# Tire Taters



## Griff (Jan 12, 2013)

We grew some sweet potatoes (and a pecan tree) this year. 
Thought you might like to see some pictures.
Cheers, Y'all


----------



## phideaux (Nov 7, 2015)

love sweet tater casserole....specially with pecans on top , under them little marshmellers.

That's a pretty awesome crop.



Jim


----------



## crabapple (Jan 1, 2012)

Why tires?
Is it a better way to grow warm weather vegetables?


----------



## Griff (Jan 12, 2013)

phideaux said:


> love sweet tater casserole....specially with pecans on top , under them little marshmellers.
> 
> That's a pretty awesome crop.
> 
> Jim


Thanks very much. Feels good to get something right, don't it?


----------



## phideaux (Nov 7, 2015)

Yep, I don't know about getting it right..

I tried a few tomatoes in buckets this year... didn't work,

Oh well , next year, Ill try the tire thing.



Jim


----------



## Griff (Jan 12, 2013)

crabapple said:


> Why tires?
> Is it a better way to grow warm weather vegetables?

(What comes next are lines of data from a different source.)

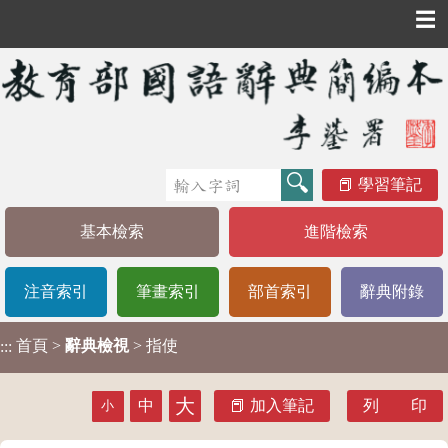
☰
學習筆記
基本檢索
進階檢索
注音索引
筆畫索引
部首索引
辭典附錄
首頁
>
辭典檢視
> 指使
:::
大
中
加入筆記
列 印
小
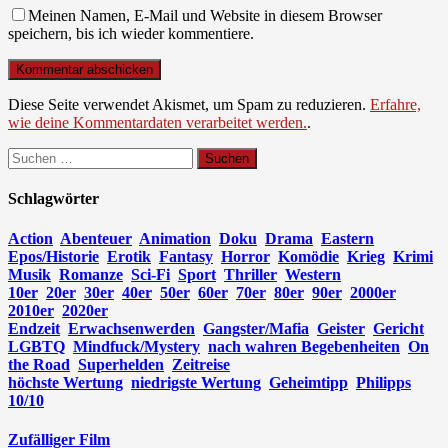
Meinen Namen, E-Mail und Website in diesem Browser
speichern, bis ich wieder kommentiere.
Diese Seite verwendet Akismet, um Spam zu reduzieren.
Erfahre,
wie deine Kommentardaten verarbeitet werden.
.
Suchen
nach:
Schlagwörter
Action
Abenteuer
Animation
Doku
Drama
Eastern
Epos/Historie
Erotik
Fantasy
Horror
Komödie
Krieg
Krimi
Musik
Romanze
Sci-Fi
Sport
Thriller
Western
10er
20er
30er
40er
50er
60er
70er
80er
90er
2000er
2010er
2020er
Endzeit
Erwachsenwerden
Gangster/Mafia
Geister
Gericht
LGBTQ
Mindfuck/Mystery
nach wahren Begebenheiten
On
the Road
Superhelden
Zeitreise
höchste Wertung
niedrigste Wertung
Geheimtipp
Philipps
10/10
Zufälliger Film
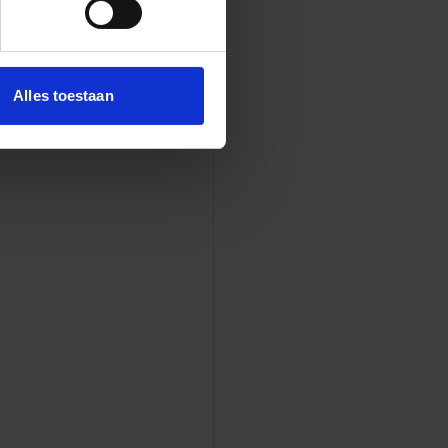
Alles toestaan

Well, at first, it was to keep the seedling from getting mowed or eaten by the sheep. Then we decided that we wanted to do a raised bed thing with some of our swamp dirt and rabbit poo, without a lot of building, so just ended up adding more tires. Turns out they retain warmth over night, and hold water pretty well, too.


----------



## crabapple (Jan 1, 2012)

Griff said:


> Well, at first, it was to keep the seedling from getting mowed or eaten by the sheep. Then we decided that we wanted to do a raised bed thing with some of our swamp dirt and rabbit poo, without a lot of building, so just ended up adding more tires. Turns out they retain warmth over night, and hold water pretty well, too.


The swamp dirt/rabbit poo helped a great deal as your photos proved.
The black rubber was great for collecting heat & holding until cooler hours.

I am an organic gardener & think you have done a great job.

I will tell you that on some site you will be told how bad tries are to growing Organic gardening.
I am aware that you did not use that term, nor do I see any reason why you should not.
I used cross ties for raised beds, year ago.
I now use the rounded beds in sandy loam, with my soil, I could use rows.
I am going to compost my soapbox, now.


----------



## Griff (Jan 12, 2013)

crabapple said:


> The swamp dirt/rabbit poo helped a great deal as your photos proved.
> The black rubber was great for collecting heat & holding until cooler hours.
> 
> I am an organic gardener & think you have done a great job.
> ...


'preciate the kind words, crabapple. 
Its good to know that we've found a simple, effective way to help ourselves. Even have enough to share a bit. They were part of our home school curriculum, as well. This fits in with our multi-use / interconnected philosophy of application. Kind of a Swiss-Army approach, but it works for us. Like cultivating local blackberry brambles for food, fencing, little critter shelter, etc instead of spending resources trying to eradicate and replace them.

We've been using other peoples' trash to build our treasure for a long time now. Empty feed sacks for sandbags. Phone poles for fence posts. Pallets for fruit tree enclosures. Empty 2 liter soda bottles for water storage. You know how it goes. Not a farm out there you can't find a store of cinder blocks and blue tarps. Betcha know a few other tricks, huh? I'd love to hear them if you'd care to share.

And please don't compost your soapbox. It gives me a prop to talk about myself.


----------